Required work
From the records below, extract only the lines running from the line with "#7f7985; stroke-width: 1.5;" to the line with "M 596,211 L", both lines included, reproducing them exactly.

Data to examine
Content starts

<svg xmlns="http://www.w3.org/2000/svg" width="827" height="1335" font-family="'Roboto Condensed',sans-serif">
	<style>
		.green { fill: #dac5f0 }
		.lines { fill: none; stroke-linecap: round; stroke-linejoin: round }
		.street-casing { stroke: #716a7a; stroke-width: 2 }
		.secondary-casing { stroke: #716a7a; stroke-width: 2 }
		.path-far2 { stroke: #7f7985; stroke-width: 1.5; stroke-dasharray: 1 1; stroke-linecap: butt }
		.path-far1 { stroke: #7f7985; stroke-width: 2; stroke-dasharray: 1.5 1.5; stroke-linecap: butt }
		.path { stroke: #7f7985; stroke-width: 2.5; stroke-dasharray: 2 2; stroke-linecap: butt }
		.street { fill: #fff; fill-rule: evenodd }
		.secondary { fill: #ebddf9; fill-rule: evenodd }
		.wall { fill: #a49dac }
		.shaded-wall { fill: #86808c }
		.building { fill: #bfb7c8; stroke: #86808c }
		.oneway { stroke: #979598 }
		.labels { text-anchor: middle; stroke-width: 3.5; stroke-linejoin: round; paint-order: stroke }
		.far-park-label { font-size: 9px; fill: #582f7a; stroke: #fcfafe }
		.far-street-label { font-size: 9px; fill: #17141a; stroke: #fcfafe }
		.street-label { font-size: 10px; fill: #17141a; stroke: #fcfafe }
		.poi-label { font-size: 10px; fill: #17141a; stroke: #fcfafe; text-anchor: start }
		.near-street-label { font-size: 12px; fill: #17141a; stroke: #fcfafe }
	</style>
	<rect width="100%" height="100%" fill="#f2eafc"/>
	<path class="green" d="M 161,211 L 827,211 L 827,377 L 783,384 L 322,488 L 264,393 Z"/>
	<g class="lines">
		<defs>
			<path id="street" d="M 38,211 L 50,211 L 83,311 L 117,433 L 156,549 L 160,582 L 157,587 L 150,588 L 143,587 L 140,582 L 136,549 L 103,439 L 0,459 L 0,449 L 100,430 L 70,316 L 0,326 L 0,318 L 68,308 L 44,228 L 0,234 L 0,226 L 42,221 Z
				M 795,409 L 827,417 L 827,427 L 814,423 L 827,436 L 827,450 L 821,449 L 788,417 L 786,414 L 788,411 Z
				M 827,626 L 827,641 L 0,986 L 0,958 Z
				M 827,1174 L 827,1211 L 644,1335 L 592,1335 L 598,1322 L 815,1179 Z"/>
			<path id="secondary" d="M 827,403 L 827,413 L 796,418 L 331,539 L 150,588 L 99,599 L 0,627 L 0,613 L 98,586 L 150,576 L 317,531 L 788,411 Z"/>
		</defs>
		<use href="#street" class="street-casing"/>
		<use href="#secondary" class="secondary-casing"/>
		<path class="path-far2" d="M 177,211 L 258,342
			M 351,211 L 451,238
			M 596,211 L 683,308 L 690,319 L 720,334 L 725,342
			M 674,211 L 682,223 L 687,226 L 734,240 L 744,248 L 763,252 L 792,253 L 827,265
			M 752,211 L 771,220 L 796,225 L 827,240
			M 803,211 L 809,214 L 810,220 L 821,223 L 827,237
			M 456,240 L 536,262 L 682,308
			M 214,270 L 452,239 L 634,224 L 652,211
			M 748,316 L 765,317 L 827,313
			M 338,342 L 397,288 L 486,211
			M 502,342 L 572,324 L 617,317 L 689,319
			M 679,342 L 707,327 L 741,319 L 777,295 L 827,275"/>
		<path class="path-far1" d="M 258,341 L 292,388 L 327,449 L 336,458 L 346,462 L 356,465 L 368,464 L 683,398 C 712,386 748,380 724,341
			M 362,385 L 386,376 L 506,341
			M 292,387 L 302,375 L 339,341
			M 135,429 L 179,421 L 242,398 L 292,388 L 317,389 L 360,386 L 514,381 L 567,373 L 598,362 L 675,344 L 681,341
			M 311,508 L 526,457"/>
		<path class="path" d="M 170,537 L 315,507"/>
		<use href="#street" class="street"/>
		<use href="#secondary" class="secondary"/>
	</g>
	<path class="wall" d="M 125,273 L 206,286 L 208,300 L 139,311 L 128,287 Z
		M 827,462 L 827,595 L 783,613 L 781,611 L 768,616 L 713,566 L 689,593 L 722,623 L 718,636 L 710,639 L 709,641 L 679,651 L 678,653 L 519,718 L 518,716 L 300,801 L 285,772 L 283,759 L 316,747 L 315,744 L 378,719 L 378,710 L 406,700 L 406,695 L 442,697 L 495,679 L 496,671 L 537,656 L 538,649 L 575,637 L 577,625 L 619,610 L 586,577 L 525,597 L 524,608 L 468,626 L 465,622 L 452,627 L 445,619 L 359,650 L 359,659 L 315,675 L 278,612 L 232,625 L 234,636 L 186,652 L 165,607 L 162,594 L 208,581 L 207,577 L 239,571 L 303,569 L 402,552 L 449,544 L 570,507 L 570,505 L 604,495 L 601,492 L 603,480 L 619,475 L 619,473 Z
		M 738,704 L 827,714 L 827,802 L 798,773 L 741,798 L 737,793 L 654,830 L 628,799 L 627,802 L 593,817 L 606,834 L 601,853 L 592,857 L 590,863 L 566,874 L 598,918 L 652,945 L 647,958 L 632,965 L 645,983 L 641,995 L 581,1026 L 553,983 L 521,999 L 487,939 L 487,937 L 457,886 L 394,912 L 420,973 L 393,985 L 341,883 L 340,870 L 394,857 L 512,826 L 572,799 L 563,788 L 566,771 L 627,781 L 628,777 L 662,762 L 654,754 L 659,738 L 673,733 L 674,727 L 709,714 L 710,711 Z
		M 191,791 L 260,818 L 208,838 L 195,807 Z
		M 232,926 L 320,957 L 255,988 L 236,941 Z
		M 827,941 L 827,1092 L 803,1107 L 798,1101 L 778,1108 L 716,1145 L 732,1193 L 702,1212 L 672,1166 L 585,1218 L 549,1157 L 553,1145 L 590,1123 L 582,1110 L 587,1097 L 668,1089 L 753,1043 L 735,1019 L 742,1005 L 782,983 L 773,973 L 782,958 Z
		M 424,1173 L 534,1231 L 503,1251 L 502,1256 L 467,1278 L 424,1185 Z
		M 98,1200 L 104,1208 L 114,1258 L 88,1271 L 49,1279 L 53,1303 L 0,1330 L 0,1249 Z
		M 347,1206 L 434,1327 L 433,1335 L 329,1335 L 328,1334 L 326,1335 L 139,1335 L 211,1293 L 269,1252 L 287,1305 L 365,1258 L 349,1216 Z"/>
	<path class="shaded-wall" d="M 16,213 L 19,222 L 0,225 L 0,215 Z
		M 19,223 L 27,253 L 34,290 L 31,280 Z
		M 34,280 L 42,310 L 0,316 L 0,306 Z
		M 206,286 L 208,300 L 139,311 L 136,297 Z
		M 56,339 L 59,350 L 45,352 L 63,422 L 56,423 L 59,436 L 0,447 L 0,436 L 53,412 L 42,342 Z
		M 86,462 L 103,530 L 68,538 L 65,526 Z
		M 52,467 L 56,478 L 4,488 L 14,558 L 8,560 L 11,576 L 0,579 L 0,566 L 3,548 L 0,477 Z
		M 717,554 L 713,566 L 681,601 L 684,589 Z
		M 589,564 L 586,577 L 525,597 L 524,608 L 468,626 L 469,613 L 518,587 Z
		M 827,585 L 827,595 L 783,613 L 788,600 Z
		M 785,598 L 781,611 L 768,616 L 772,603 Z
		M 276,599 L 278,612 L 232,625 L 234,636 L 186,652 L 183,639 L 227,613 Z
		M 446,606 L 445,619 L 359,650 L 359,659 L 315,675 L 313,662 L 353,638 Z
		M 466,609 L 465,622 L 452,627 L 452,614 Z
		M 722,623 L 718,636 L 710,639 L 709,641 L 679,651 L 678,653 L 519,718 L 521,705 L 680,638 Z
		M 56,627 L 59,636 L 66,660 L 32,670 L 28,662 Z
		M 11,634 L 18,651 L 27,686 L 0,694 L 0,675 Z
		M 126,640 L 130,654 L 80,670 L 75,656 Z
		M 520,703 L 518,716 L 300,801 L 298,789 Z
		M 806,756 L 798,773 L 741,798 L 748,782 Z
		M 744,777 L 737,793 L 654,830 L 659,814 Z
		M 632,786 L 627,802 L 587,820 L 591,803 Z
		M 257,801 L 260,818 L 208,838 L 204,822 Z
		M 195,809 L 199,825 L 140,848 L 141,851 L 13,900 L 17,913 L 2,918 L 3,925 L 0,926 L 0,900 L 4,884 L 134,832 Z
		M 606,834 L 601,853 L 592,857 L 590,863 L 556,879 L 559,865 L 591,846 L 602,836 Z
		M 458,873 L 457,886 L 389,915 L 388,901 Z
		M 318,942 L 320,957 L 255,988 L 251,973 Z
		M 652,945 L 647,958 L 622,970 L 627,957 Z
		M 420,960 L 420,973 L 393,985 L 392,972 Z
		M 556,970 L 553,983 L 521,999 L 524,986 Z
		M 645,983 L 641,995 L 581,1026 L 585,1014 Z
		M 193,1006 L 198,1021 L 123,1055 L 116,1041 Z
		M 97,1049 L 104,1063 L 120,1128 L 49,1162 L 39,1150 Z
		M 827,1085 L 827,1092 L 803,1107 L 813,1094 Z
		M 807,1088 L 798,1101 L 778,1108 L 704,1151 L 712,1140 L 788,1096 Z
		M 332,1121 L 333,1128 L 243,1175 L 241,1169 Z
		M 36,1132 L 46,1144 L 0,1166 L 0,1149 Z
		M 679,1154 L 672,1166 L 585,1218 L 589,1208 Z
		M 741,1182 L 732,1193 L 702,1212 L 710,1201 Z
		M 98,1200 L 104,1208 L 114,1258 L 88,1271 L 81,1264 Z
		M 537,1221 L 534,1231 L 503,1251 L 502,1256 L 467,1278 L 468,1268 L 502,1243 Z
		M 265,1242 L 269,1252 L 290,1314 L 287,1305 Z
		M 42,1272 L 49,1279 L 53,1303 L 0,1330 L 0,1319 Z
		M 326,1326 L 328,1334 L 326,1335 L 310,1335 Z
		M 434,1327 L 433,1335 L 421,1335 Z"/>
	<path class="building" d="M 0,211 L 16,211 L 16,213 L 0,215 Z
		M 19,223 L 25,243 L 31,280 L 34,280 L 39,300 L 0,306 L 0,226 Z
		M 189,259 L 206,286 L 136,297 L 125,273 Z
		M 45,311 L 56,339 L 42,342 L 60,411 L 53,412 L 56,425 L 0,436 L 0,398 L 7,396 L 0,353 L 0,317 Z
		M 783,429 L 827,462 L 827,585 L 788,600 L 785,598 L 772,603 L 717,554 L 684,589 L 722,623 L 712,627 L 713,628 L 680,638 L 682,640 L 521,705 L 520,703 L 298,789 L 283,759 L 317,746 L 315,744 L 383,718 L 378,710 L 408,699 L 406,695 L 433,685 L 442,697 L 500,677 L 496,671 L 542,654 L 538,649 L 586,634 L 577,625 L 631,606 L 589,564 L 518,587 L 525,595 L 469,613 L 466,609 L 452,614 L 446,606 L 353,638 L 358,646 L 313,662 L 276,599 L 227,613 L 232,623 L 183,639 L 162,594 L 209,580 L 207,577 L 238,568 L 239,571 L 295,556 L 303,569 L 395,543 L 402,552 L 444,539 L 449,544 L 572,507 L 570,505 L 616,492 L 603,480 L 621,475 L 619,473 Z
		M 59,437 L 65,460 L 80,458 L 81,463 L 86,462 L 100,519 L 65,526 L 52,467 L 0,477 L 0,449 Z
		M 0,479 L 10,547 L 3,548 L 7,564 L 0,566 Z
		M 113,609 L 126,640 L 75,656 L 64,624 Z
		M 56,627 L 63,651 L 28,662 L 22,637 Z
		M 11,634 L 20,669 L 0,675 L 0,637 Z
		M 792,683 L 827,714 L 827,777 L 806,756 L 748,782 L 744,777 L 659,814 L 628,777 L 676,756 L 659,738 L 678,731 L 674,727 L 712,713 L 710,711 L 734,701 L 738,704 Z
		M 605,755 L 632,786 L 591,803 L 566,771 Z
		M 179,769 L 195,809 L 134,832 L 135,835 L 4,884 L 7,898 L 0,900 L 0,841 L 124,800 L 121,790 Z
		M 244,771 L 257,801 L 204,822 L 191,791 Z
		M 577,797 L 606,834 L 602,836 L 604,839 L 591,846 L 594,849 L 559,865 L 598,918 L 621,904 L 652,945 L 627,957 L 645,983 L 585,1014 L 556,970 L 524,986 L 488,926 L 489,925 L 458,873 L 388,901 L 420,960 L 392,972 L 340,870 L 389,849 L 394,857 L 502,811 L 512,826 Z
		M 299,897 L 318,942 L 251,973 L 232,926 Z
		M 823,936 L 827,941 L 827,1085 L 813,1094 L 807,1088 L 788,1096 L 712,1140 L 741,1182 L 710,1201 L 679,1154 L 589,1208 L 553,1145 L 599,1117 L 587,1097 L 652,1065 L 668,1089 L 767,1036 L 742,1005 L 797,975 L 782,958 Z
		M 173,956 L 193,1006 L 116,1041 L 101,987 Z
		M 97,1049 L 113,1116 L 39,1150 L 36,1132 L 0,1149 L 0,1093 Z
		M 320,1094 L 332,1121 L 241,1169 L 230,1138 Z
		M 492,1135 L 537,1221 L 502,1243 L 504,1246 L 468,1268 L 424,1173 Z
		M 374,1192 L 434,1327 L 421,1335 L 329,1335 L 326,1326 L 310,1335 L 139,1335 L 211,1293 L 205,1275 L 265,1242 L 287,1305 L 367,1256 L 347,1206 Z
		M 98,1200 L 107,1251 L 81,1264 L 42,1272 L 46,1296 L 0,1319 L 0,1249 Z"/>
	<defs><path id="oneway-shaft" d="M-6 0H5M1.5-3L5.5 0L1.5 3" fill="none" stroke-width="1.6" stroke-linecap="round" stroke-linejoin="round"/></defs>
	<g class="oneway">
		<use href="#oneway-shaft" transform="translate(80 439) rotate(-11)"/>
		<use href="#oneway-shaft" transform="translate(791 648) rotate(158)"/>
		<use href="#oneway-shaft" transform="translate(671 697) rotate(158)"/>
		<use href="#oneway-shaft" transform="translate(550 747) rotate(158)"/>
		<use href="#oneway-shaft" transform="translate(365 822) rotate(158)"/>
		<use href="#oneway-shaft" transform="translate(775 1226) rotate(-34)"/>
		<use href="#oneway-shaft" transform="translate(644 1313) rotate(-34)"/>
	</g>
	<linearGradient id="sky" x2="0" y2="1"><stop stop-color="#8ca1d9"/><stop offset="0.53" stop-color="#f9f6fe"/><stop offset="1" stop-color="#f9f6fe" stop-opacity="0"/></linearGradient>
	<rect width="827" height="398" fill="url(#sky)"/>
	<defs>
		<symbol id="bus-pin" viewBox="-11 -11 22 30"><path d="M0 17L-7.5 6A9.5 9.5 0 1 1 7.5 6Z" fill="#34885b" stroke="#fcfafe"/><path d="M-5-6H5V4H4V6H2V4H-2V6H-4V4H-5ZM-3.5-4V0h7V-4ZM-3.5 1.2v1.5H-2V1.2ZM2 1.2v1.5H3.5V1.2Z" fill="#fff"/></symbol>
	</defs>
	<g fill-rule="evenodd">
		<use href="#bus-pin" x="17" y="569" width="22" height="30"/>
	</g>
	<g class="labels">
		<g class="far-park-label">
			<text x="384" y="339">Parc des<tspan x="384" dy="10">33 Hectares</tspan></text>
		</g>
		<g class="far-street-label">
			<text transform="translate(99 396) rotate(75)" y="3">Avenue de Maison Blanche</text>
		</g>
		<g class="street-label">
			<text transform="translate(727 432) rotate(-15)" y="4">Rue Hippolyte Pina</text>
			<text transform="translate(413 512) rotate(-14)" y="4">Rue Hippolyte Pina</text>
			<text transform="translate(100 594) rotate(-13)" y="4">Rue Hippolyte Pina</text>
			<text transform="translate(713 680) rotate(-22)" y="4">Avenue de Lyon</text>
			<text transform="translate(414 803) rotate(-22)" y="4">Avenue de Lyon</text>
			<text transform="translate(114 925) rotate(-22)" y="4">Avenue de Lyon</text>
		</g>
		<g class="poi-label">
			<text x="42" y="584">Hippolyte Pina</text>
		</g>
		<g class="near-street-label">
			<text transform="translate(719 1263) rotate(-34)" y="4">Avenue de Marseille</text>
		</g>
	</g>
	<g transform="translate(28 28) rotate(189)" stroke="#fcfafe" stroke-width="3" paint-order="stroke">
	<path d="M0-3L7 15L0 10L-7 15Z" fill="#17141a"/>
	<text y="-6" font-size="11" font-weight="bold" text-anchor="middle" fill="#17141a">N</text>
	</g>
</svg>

Content ends
Content starts

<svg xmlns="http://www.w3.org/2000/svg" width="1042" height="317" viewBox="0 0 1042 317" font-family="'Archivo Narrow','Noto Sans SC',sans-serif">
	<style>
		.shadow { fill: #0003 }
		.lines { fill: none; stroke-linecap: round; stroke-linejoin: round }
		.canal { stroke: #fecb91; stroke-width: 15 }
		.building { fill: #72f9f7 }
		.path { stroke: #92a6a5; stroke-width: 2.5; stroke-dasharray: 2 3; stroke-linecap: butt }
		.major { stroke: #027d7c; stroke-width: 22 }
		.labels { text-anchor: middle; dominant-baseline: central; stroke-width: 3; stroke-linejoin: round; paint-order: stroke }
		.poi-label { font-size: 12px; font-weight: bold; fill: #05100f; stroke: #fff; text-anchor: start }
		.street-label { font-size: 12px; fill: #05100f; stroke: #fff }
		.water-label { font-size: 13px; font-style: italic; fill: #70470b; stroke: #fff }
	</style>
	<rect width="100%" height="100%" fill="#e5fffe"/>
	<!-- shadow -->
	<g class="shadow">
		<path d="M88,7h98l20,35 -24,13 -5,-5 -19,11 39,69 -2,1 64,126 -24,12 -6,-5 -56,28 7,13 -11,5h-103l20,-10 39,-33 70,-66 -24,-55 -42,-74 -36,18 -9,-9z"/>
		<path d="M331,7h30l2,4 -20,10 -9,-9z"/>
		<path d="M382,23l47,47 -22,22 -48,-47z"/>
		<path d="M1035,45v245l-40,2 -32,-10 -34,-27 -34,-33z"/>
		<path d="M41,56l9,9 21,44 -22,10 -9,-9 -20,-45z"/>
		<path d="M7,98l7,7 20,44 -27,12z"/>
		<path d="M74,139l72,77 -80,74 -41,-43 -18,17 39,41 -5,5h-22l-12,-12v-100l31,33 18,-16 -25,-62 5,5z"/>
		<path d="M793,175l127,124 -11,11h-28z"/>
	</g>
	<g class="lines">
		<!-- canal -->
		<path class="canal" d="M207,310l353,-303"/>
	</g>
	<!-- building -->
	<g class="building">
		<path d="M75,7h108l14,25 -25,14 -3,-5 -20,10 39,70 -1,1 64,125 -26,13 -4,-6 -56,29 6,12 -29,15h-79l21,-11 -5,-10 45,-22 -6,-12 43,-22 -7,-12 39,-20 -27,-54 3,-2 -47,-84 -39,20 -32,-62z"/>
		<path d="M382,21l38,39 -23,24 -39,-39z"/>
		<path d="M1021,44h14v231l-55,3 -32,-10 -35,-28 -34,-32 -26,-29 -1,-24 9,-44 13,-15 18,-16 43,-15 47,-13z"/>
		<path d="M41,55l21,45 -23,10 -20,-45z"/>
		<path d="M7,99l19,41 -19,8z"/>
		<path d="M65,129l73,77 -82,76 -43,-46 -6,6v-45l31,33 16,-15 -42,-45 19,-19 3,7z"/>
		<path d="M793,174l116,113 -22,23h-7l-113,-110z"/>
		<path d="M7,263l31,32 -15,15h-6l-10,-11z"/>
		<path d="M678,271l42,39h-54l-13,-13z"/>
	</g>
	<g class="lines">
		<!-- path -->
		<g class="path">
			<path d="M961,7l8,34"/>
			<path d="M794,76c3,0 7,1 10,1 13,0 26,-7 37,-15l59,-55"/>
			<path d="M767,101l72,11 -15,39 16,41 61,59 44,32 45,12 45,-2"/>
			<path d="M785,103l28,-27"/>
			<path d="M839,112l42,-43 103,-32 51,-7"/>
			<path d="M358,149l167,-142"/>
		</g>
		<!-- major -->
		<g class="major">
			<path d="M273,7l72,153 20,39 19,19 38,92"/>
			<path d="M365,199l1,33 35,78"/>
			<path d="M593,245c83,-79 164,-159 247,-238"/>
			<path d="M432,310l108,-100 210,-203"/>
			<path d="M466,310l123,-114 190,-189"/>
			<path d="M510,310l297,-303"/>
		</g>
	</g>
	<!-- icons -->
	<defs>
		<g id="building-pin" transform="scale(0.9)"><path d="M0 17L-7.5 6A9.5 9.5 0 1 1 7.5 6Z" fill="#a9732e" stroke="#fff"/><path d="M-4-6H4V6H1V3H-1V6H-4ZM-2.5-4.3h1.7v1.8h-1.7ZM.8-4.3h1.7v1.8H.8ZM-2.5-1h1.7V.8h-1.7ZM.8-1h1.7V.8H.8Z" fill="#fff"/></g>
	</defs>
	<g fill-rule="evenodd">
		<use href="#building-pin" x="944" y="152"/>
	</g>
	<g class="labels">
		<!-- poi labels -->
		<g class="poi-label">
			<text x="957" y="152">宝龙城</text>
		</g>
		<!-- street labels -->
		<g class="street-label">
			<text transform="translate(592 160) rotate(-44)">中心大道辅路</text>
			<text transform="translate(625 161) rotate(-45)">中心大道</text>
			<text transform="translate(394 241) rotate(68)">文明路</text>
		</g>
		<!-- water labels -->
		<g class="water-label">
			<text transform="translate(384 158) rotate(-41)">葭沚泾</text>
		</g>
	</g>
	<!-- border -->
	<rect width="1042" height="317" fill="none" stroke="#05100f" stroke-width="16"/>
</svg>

Content ends

Response below
		.path-far2 { stroke: #7f7985; stroke-width: 1.5; stroke-dasharray: 1 1; stroke-linecap: butt }
		.path-far1 { stroke: #7f7985; stroke-width: 2; stroke-dasharray: 1.5 1.5; stroke-linecap: butt }
		.path { stroke: #7f7985; stroke-width: 2.5; stroke-dasharray: 2 2; stroke-linecap: butt }
		.street { fill: #fff; fill-rule: evenodd }
		.secondary { fill: #ebddf9; fill-rule: evenodd }
		.wall { fill: #a49dac }
		.shaded-wall { fill: #86808c }
		.building { fill: #bfb7c8; stroke: #86808c }
		.oneway { stroke: #979598 }
		.labels { text-anchor: middle; stroke-width: 3.5; stroke-linejoin: round; paint-order: stroke }
		.far-park-label { font-size: 9px; fill: #582f7a; stroke: #fcfafe }
		.far-street-label { font-size: 9px; fill: #17141a; stroke: #fcfafe }
		.street-label { font-size: 10px; fill: #17141a; stroke: #fcfafe }
		.poi-label { font-size: 10px; fill: #17141a; stroke: #fcfafe; text-anchor: start }
		.near-street-label { font-size: 12px; fill: #17141a; stroke: #fcfafe }
	</style>
	<rect width="100%" height="100%" fill="#f2eafc"/>
	<path class="green" d="M 161,211 L 827,211 L 827,377 L 783,384 L 322,488 L 264,393 Z"/>
	<g class="lines">
		<defs>
			<path id="street" d="M 38,211 L 50,211 L 83,311 L 117,433 L 156,549 L 160,582 L 157,587 L 150,588 L 143,587 L 140,582 L 136,549 L 103,439 L 0,459 L 0,449 L 100,430 L 70,316 L 0,326 L 0,318 L 68,308 L 44,228 L 0,234 L 0,226 L 42,221 Z
				M 795,409 L 827,417 L 827,427 L 814,423 L 827,436 L 827,450 L 821,449 L 788,417 L 786,414 L 788,411 Z
				M 827,626 L 827,641 L 0,986 L 0,958 Z
				M 827,1174 L 827,1211 L 644,1335 L 592,1335 L 598,1322 L 815,1179 Z"/>
			<path id="secondary" d="M 827,403 L 827,413 L 796,418 L 331,539 L 150,588 L 99,599 L 0,627 L 0,613 L 98,586 L 150,576 L 317,531 L 788,411 Z"/>
		</defs>
		<use href="#street" class="street-casing"/>
		<use href="#secondary" class="secondary-casing"/>
		<path class="path-far2" d="M 177,211 L 258,342
			M 351,211 L 451,238
			M 596,211 L 683,308 L 690,319 L 720,334 L 725,342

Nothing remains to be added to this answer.